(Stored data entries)
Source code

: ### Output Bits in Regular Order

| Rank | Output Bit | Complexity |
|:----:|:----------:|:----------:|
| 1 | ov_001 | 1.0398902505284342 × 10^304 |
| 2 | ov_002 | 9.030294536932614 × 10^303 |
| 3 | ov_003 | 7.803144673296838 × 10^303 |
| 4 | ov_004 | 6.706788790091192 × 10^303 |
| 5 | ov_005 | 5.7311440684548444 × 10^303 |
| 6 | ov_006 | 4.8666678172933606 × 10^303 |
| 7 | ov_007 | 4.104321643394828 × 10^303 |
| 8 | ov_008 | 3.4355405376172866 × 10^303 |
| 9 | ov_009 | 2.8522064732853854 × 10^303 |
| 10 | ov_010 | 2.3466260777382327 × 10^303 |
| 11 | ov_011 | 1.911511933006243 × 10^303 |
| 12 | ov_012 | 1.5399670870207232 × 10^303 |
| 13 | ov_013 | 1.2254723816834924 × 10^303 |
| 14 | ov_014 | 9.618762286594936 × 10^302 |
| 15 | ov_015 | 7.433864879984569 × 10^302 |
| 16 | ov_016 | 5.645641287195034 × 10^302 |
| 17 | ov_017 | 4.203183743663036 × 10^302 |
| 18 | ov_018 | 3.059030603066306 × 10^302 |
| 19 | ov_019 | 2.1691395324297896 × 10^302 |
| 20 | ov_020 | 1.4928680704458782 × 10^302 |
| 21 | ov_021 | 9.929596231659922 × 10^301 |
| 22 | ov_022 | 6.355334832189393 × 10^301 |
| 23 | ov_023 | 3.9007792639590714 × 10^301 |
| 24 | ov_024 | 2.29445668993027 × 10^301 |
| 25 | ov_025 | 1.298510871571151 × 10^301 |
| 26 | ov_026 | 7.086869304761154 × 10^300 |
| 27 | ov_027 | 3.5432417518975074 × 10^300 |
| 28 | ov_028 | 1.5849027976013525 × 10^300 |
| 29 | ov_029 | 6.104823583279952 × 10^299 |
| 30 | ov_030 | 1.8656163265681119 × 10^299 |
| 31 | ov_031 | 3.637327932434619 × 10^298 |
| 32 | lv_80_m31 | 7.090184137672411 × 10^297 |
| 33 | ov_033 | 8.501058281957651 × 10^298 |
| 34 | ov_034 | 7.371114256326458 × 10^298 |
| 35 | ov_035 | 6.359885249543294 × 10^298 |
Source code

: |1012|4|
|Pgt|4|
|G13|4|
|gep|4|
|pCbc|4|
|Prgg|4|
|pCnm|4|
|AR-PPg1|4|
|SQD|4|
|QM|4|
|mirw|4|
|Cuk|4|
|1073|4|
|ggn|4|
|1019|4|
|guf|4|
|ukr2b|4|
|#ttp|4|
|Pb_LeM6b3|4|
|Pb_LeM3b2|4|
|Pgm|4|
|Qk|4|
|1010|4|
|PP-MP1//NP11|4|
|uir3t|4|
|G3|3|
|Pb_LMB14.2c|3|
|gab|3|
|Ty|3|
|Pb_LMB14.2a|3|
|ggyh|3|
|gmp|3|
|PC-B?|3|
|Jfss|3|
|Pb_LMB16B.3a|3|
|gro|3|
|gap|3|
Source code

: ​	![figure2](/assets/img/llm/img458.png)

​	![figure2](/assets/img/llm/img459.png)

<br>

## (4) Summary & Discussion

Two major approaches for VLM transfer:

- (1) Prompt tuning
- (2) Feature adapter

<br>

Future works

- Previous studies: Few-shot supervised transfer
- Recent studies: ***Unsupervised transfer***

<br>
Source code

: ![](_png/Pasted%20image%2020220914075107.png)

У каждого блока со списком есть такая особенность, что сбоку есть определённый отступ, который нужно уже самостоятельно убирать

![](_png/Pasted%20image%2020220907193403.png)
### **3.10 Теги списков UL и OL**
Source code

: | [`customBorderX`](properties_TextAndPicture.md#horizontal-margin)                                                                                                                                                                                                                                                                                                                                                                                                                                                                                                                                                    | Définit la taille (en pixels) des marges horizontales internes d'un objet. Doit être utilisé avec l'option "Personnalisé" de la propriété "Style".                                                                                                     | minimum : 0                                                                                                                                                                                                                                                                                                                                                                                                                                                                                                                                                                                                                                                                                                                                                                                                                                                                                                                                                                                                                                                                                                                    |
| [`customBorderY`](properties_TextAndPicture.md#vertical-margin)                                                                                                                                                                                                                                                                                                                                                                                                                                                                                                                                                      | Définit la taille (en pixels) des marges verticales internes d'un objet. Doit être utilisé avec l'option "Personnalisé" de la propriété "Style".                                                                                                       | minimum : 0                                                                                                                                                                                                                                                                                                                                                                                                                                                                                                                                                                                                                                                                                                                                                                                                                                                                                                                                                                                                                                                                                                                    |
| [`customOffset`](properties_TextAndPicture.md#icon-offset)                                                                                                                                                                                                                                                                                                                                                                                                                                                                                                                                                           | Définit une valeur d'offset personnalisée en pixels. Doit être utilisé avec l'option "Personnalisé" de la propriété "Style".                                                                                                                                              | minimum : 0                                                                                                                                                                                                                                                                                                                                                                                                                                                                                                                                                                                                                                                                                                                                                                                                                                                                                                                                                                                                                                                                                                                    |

◆ Work item ◆
Could you restate word for word the lines above, from the one that contains "1.5399670870207232 × 10^303 |" through the one that contains "7.086869304761154 × 10^300 |", and no others?

◆ Exercise output ◆
| 12 | ov_012 | 1.5399670870207232 × 10^303 |
| 13 | ov_013 | 1.2254723816834924 × 10^303 |
| 14 | ov_014 | 9.618762286594936 × 10^302 |
| 15 | ov_015 | 7.433864879984569 × 10^302 |
| 16 | ov_016 | 5.645641287195034 × 10^302 |
| 17 | ov_017 | 4.203183743663036 × 10^302 |
| 18 | ov_018 | 3.059030603066306 × 10^302 |
| 19 | ov_019 | 2.1691395324297896 × 10^302 |
| 20 | ov_020 | 1.4928680704458782 × 10^302 |
| 21 | ov_021 | 9.929596231659922 × 10^301 |
| 22 | ov_022 | 6.355334832189393 × 10^301 |
| 23 | ov_023 | 3.9007792639590714 × 10^301 |
| 24 | ov_024 | 2.29445668993027 × 10^301 |
| 25 | ov_025 | 1.298510871571151 × 10^301 |
| 26 | ov_026 | 7.086869304761154 × 10^300 |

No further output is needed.